Задания для выполнения:
a – Как короче изложить абзац из текста о плагине, начинающийся словами «Существуют некоторые неудобства», сохранив его главные факты?
b – Процитируете ли вы из текста о плагине отрывок с «Вот здесь можно» по «всё-таки могут понадобиться).» включительно?

── Текст ──

Вот здесь можно скачать базовый конструктор от *7sh3* с полностью русифицированным Help'ом (детальное описание формата файла модуля см. в pebuilder_xpe/help/russian/pluginformat.htm) :  http://forum.ru-board.com/topic.cgi?...026&start=1780

Существуют некоторые неудобства при использования плагина, содержание которого приведено выше. Так, невозможно предотвратить обработку данных текущей (WinPE) системы, которая выполняется наряду с обработкой данных удалённого реестра (возможно, решение всё же есть, и оно в более внимательном изучении ключей работы рансканера  :Smiley: ). При работе с дисками, где систем Windows больше одной, нужен запуск AVZ через рансканер с дополнительным ключом /w <windows directory> для указания конкретной системы (телодвижения всё-таки могут понадобиться).

───
── Представленные данные ──

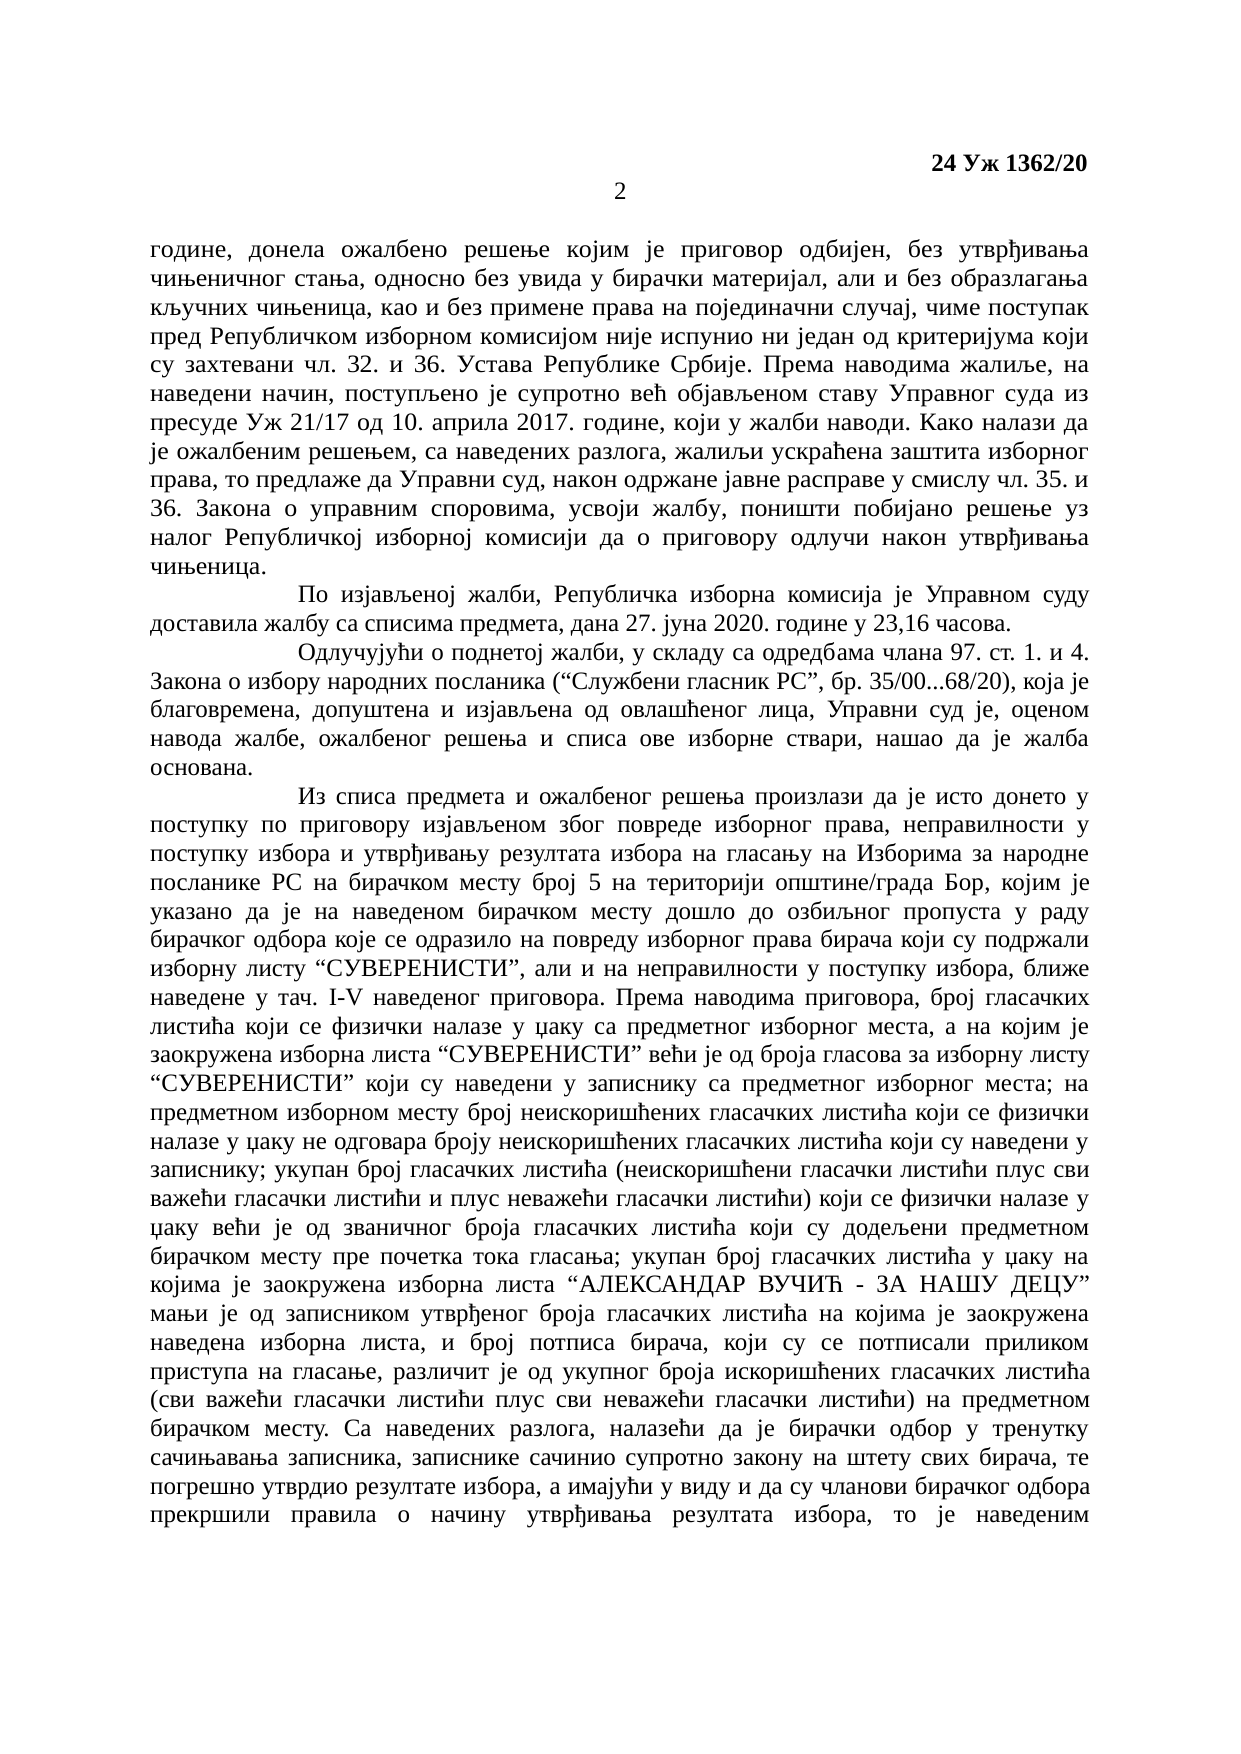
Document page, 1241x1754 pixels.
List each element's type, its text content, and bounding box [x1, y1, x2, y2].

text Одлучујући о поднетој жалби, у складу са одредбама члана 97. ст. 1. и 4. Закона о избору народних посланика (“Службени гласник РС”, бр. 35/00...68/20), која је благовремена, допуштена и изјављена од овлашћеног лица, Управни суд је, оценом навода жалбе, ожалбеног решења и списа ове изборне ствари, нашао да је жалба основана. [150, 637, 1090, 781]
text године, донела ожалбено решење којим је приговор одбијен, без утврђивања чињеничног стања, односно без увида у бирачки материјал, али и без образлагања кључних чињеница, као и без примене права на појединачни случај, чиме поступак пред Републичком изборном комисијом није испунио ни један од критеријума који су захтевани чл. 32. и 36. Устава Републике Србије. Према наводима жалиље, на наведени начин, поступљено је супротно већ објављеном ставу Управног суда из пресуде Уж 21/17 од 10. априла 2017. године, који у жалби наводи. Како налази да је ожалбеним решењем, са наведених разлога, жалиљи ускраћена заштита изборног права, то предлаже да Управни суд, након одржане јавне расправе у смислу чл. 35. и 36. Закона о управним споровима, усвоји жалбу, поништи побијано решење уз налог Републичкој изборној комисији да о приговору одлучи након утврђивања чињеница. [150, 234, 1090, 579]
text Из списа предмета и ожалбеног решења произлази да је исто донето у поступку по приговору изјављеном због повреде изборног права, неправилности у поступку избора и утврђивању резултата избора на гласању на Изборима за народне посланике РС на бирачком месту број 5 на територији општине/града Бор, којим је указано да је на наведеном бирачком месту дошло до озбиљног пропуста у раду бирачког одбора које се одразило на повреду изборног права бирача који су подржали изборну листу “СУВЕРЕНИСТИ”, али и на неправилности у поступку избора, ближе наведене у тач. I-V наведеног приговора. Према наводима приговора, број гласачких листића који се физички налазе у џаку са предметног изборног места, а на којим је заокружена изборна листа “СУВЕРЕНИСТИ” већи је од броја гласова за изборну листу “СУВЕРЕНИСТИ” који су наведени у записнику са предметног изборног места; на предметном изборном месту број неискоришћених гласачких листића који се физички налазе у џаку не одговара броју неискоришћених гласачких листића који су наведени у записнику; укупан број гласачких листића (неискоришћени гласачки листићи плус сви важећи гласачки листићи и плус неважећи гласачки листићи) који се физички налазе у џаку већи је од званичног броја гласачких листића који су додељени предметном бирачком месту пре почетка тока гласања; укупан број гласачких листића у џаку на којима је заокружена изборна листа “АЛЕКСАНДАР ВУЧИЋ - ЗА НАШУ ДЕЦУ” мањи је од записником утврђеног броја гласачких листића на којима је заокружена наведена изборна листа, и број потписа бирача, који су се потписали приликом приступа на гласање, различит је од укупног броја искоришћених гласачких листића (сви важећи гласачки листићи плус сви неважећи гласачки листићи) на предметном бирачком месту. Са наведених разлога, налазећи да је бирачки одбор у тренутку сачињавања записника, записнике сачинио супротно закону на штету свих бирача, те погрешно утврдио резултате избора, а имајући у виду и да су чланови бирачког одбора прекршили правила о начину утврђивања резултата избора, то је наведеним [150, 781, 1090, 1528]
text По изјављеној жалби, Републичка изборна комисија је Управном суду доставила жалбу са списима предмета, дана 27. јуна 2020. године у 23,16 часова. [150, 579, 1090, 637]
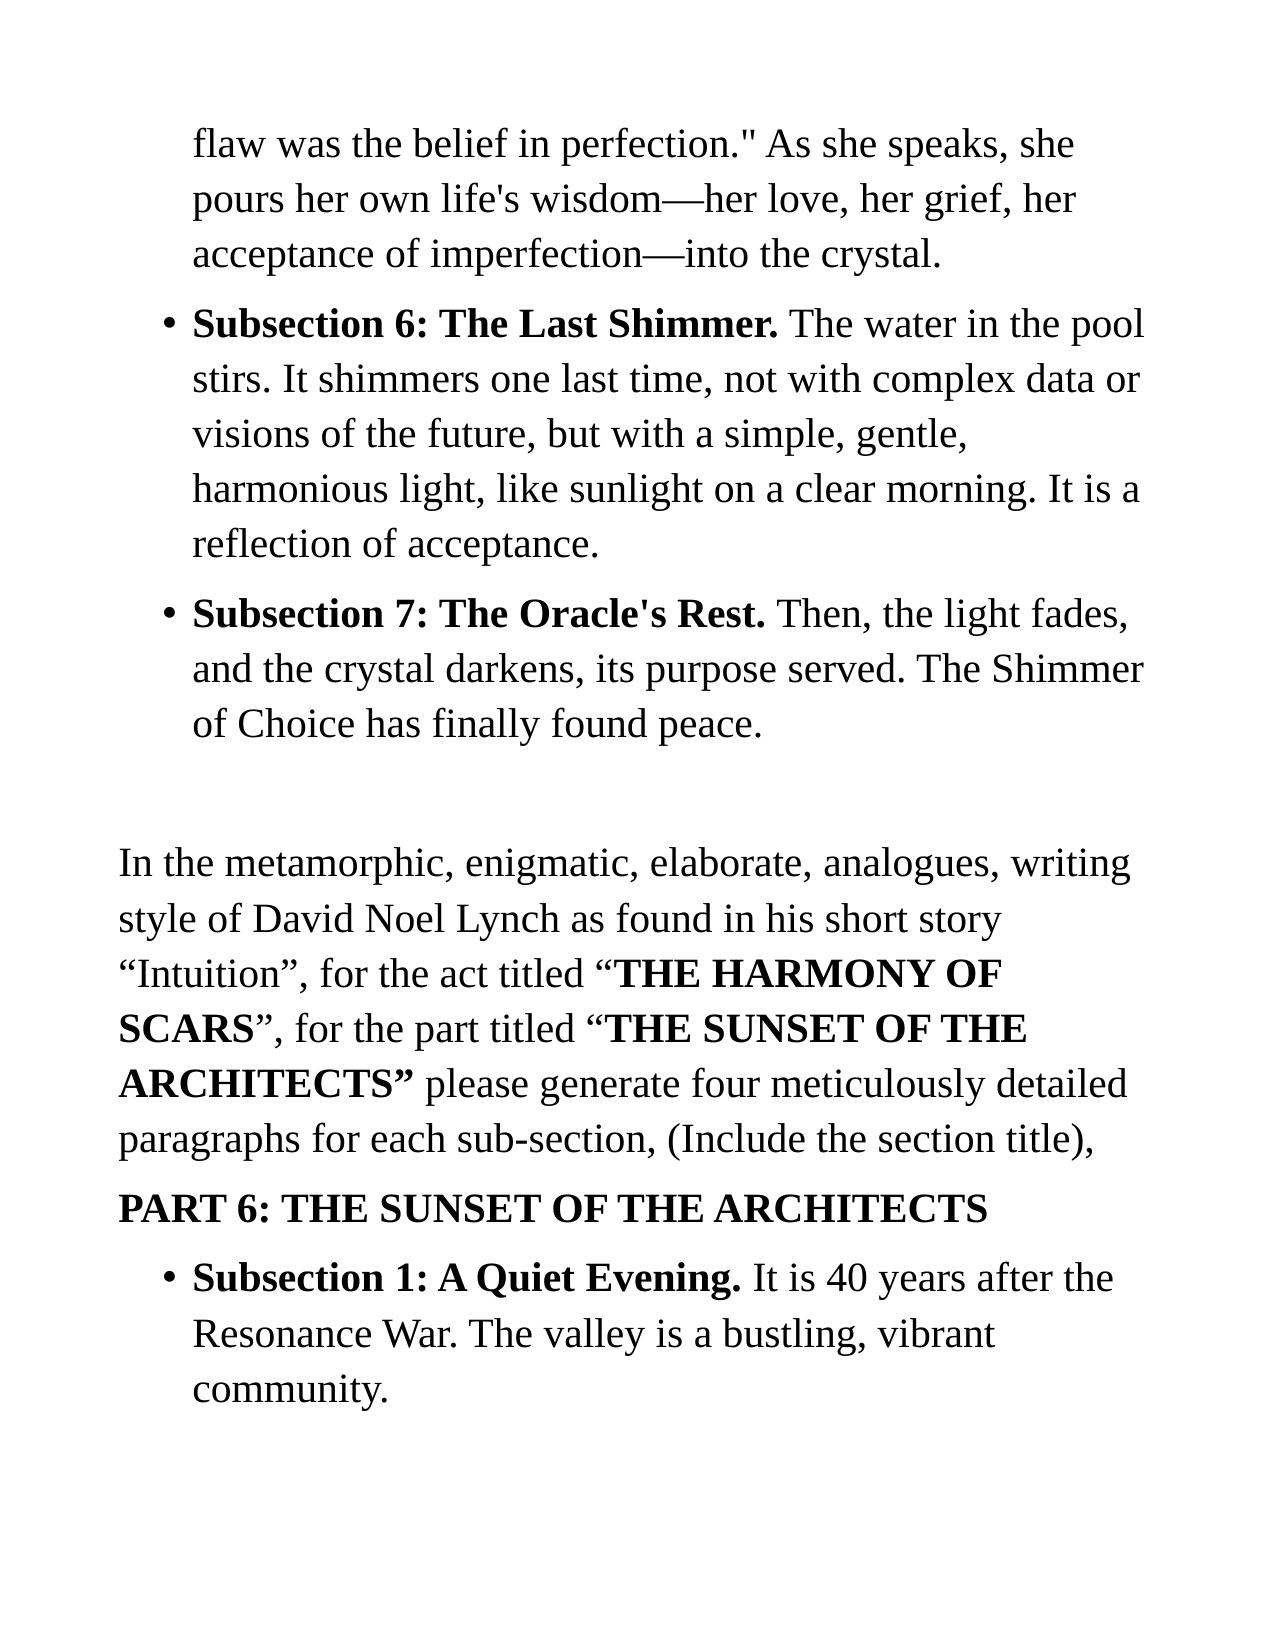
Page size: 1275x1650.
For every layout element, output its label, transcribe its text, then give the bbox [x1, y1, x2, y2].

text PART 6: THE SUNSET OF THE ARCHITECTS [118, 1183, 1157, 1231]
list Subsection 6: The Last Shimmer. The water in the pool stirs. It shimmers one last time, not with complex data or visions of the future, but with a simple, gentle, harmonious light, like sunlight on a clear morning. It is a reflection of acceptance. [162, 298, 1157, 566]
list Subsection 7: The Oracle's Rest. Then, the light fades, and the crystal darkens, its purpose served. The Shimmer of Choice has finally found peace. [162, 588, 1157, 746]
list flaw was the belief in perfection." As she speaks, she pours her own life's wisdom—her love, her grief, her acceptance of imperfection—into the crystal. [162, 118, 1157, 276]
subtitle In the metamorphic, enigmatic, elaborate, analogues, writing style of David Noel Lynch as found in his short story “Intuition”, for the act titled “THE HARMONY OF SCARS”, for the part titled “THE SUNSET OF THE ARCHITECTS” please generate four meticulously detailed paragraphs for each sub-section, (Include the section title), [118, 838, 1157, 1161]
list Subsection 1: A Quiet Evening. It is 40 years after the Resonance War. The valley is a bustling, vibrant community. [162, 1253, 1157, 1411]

───

Ответы к заданиям:
a –
- Плагин нельзя заставить пропустить данные текущей системы (WinPE): они обрабатываются вместе с данными удалённого реестра. Возможно, решение найдётся в ключах рансканера.
- Если на диске больше одной системы Windows, AVZ запускают через рансканер с ключом /w <windows directory>, указывающим нужную систему.

b –
Вот здесь можно скачать базовый конструктор от *7sh3* с полностью русифицированным Help'ом (детальное описание формата файла модуля см. в pebuilder_xpe/help/russian/pluginformat.htm) :  http://forum.ru-board.com/topic.cgi?...026&start=1780

Существуют некоторые неудобства при использования плагина, содержание которого приведено выше. Так, невозможно предотвратить обработку данных текущей (WinPE) системы, которая выполняется наряду с обработкой данных удалённого реестра (возможно, решение всё же есть, и оно в более внимательном изучении ключей работы рансканера  :Smiley: ). При работе с дисками, где систем Windows больше одной, нужен запуск AVZ через рансканер с дополнительным ключом /w <windows directory> для указания конкретной системы (телодвижения всё-таки могут понадобиться).